Он обессиленно уронил голову затылком на ребристый камень и закрыл глаза, переводя дыхание и боясь вслушаться в себя. Но не было ни страха, ни жути, ни паники — нет. Не стало самой возможности даже допущения страха. Потому что исчезло не просто видение — исчезло само ощущение видения, или воспоминания, или взгляда. Словно кто-то, испугавшись того, что нежданно натворил, отключил изображение.
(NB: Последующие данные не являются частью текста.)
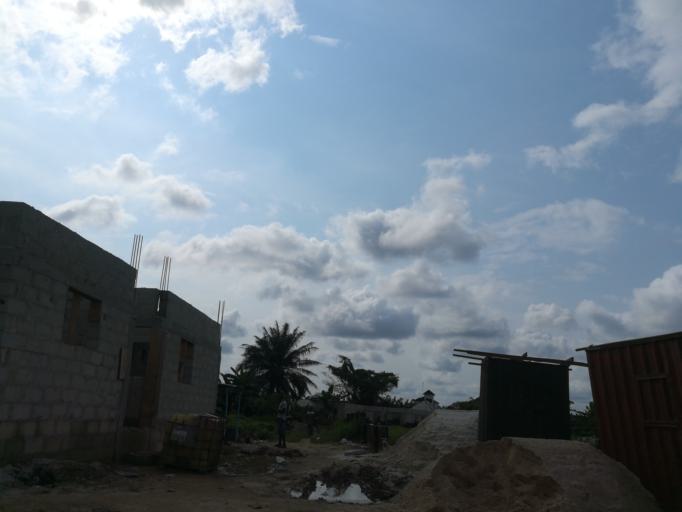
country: NG
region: Rivers
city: Okrika
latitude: 4.7622
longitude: 7.0937
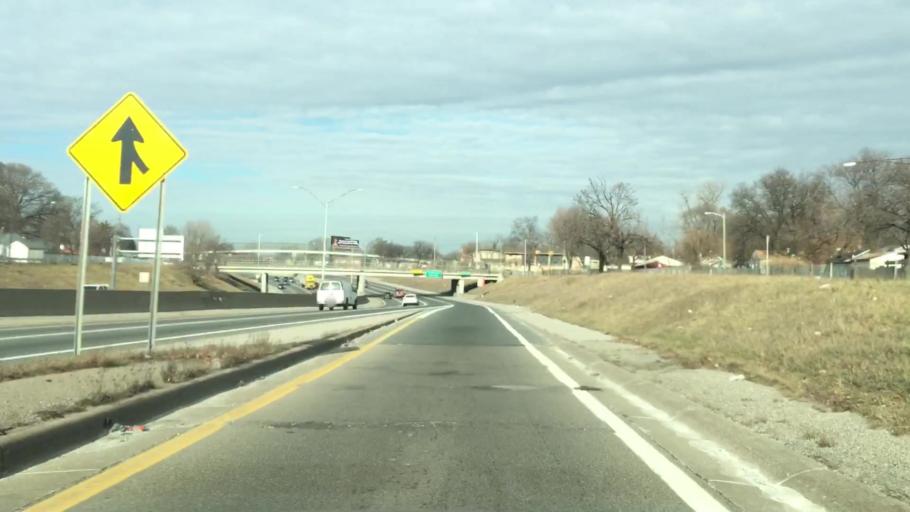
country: US
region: Michigan
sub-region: Oakland County
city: Hazel Park
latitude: 42.4530
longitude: -83.0948
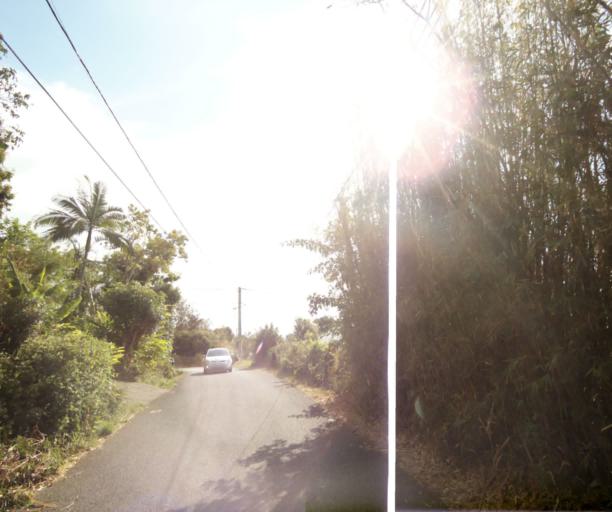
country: RE
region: Reunion
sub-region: Reunion
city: Saint-Paul
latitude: -20.9987
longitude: 55.3333
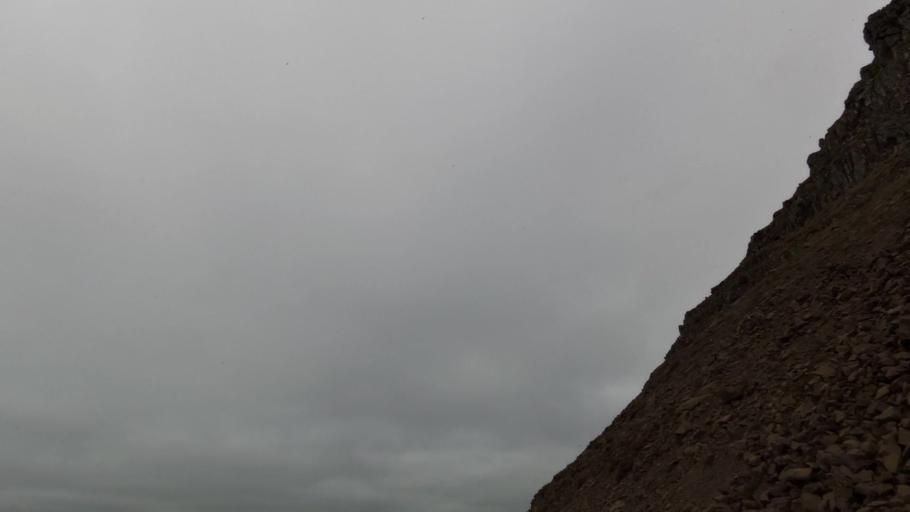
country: IS
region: West
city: Olafsvik
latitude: 65.5097
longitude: -24.5105
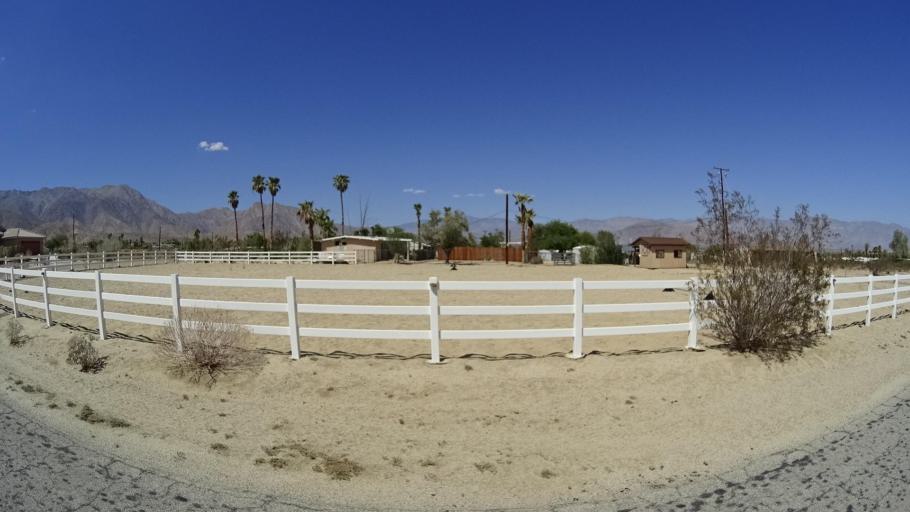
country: US
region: California
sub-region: San Diego County
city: Borrego Springs
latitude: 33.2225
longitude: -116.3705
Так перещелкивают канал работающей на прием радиостанции: щелчок — и прежний звук, сей миг еще живой, голос, чьи-то боль и радость, и страх, воспоминания и надежды — все, все — сама жизнь! — мгновенно исчезают. Но было и что-то новое, неведомое, никогда никем доселе не испытанное, непривычное — да что там не испытанное, непривычное! — невероятное, просто невозможное! И все-таки, все-таки очень знакомое, настолько знакомое и родное, что влажнеют глаза. И он не вспомнил, а кожей, сердцем, всей своей усталой, отупелой, вымотанной бедами, неверием и холодом душой ощутил тихое поглаживание маминой теплой ладони по плачущим — плачущим? — глазам, и тихо-тихо мамино дыхание прошептало в его мокрую щеку, в крохотное, трепещущее, наивное сердчишко, мятущееся под бязевой солдатскою рубахой, под толстенным летным свитером, под мохнатой курткой, под всей его несвежей, пропахшей потом, порохом, бензином и страхом мужской сбруей: — Тихо, маленький мой, тихо… Тс-с-с… Все хорошо, малыш, я здесь, с тобою, и ничего плохого уже не будет, все будет только хорошо, и никогда, малыш, не будешь больше плакать…
Он судорожно схватился всей ладонью за лицо, за глаза — и ладонь сразу стала мокрой… Он едва не вскочил, грохнувшись лбом о нависший кронштейн прицела-«зеркалки», задергался на спине и, нечленораздельно шипя, срывая каблуки, раком лихорадочно выкарабкался из-под самолета — и там, под пустым вязким небом, на едва ощутимом здесь ветерке, сел, как упал, под борт, привалившись спиной и затылком к центроплану.
Его трясло. Дыхалки не хватало — он никак не мог продохнуть какую-то вату внизу горла. Но ведь не страшно! Да, не страшно, не страшно — напротив! Но, может быть, это «напротив» — как раз самое страшное? Боже мой, Боже… Какая немыслимая сила, какая власть…
Неподалеку захрустел гравий. К самолету спускался, размахивая пулеметом, как дрыном, Кузьменко. Увидев компас в руке старшины, он буркнул, стаскивая куртку:
— Можешь выкинуть к едрене-фене. На свою молотилку — я делом займусь…
Старшина проморгался и тряхнул компас. И только сейчас увидел: картушка его истерично крутилась, дергалась, будто гнала ее дурная сила. Компас был неисправен. Старшина тупо глядел на пляшущие в черном белые цифры. А капитан уже с лязгом отодрал полусорванную створку капота и нырнул с головой в мотор.
— Но он же не ломается! — вдруг в бешеной ярости заорал старшина. Кому — в небеса, капитану, себе? — Ты кому мозги пудришь? Мне?! Я профессионал! Он не ло-ма-е-тся! Не может он сломаться! Так не бывает!